Ainsi donc l'amour de Dieu imposerait-il un devoir qui fait que l'amour du prochain ne pourrait pas en bénéficier ? Là encore, Jésus est plein d'ensei­gnements. Tous les Pères de l'Église nous diront que Jésus est devenu le bon samaritain. Certes c'est vrai, mais en même temps, il y a quelque chose d'assez profond dans la parole de Dieu. Quand le légiste s'avance et demande à Jésus : "Qui est mon prochain ?" Jésus pose finalement la question à la fin de la parabole. "Qui est devenu le prochain de cet homme ?" On a vite tendance à imaginer que le Bon Samaritain a trouvé qui était son prochain. Or c'est le blessé qui a révélé à tous les hommes qui pouvait devenir son prochain. En effet, de ces trois hommes, qui a été le prochain de ce blessé ? Ainsi donc, pour nous, il y a là un enseignement.

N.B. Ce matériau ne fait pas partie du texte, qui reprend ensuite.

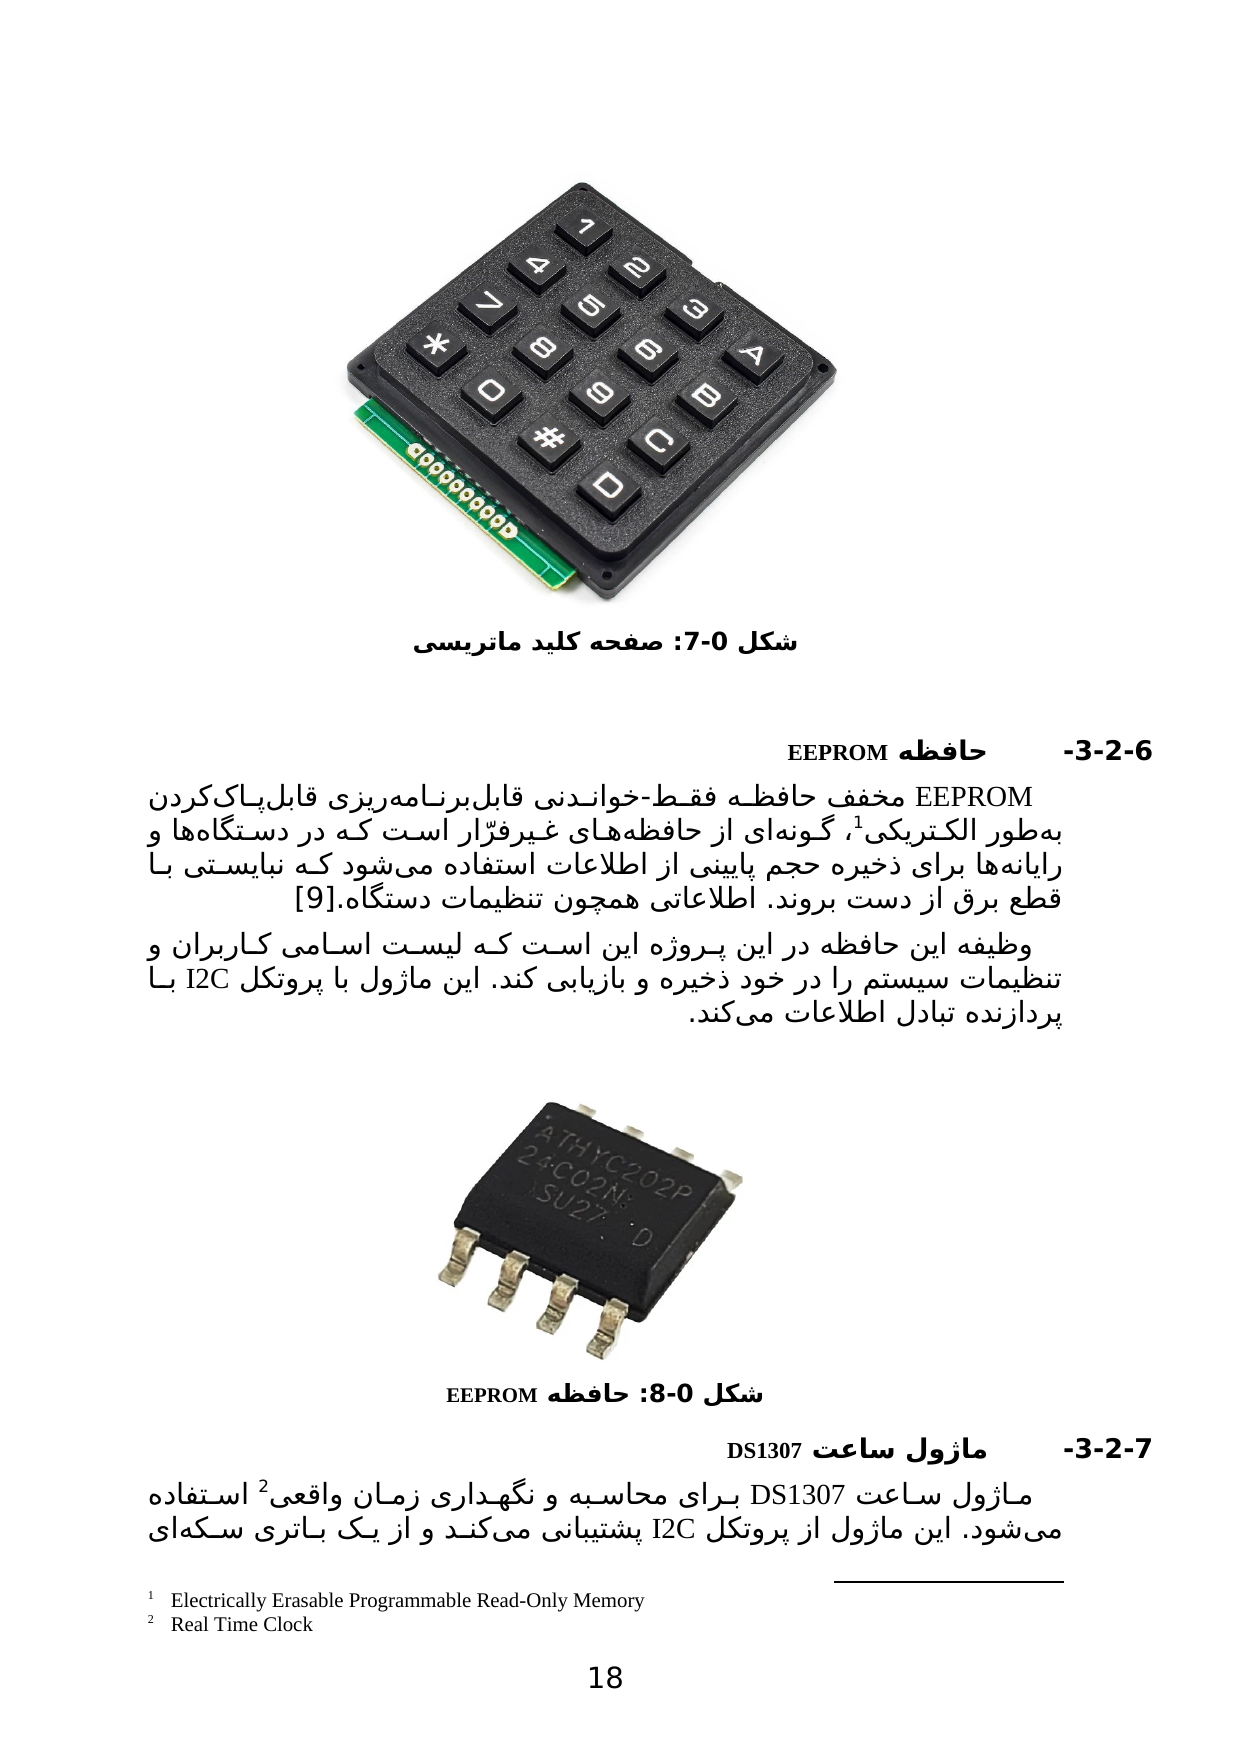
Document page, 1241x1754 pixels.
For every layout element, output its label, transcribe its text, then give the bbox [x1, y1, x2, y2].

subtitle حافظه EEPROM [148, 735, 1063, 766]
text EEPROM مخفف حافظه فقط-خواندنی قابل‌برنامه‌ریزی قابل‌پاک‌کردن به‌طور الکتریکی، گونه‌ای از حافظه‌های غیرفرّار است که در دستگاه‌ها و رایانه‌ها برای ذخیره حجم پایینی از اطلاعات استفاده می‌شود که نبایستی با قطع برق از دست بروند. اطلاعاتی همچون تنظیمات دستگاه.[] [148, 779, 1063, 915]
text شکل ‏0-6: صفحه کلید ماتریسی [148, 627, 1063, 656]
picture [312, 147, 869, 627]
text شکل ‏0-7: حافظه EEPROM [148, 1379, 1063, 1408]
picture [414, 1088, 766, 1379]
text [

Lorsque nous approchons de quelqu'un, ce n'est pas nous qui nous faisons si proche de lui que lui qui se fait proche de nous. Dans sa blessure et dans sa souffrance, il y a la révélation de la miséricorde de Dieu. En arrivant ainsi, lorsque nous nous approchons de tout homme blessé et rejeté par d'autres, nous arri­vons à être, nous le prochain de celui qui est sur le bord du chemin. Ainsi donc, il n'y a plus d'opposition entre l'amour de Dieu et l'amour du prochain car le Christ Lui-même rejoindra, en sa personne, cet amour de Dieu et cet amour du prochain. Lorsque le Ven­dredi-Saint, nous nous approcherons pour embrasser la croix, il faudra penser que nous embrassons un homme blessé, un homme torturé certes qui est plus qu'à demi-mort et même mort. Et que, dans ce cas-là, c'est nous qui nous faisons le prochain de Dieu. Mais Il est en même temps notre prochain puisqu'Il nous révèle la miséricorde de Dieu. Quel est en effet l'homme qui se fait plus proche de tous les autres hommes si ce n'est Dieu Lui-même ? Ainsi donc, nous avons à aller sans cesse à faire route. C'est pour­quoi le dernier mot que prononce Jésus dans ce pas­sage : "Va sans cesse et sans cesse fais de même !" c'est-à-dire que non seulement tu deviens le prochain de tout homme en l'aimant, mais Dieu aussi s'est fait le prochain de toi-même puisque tu as su le rejoindre là où Il est venu, c'est-à-dire dans son humanité, dans ses blessures et dans ses souffrances. Aimer n'est donc plus un devoir. Il n'y a pas contradiction entre aimer Dieu et son prochain comme pourraient le lais­ser entendre tous les dires du légiste à propos de la Loi, puisque, en sa personne, Jésus a rejoint l'amour de tous et ainsi nous pouvons nous-mêmes le rejoin­dre à travers chacun de nos frères.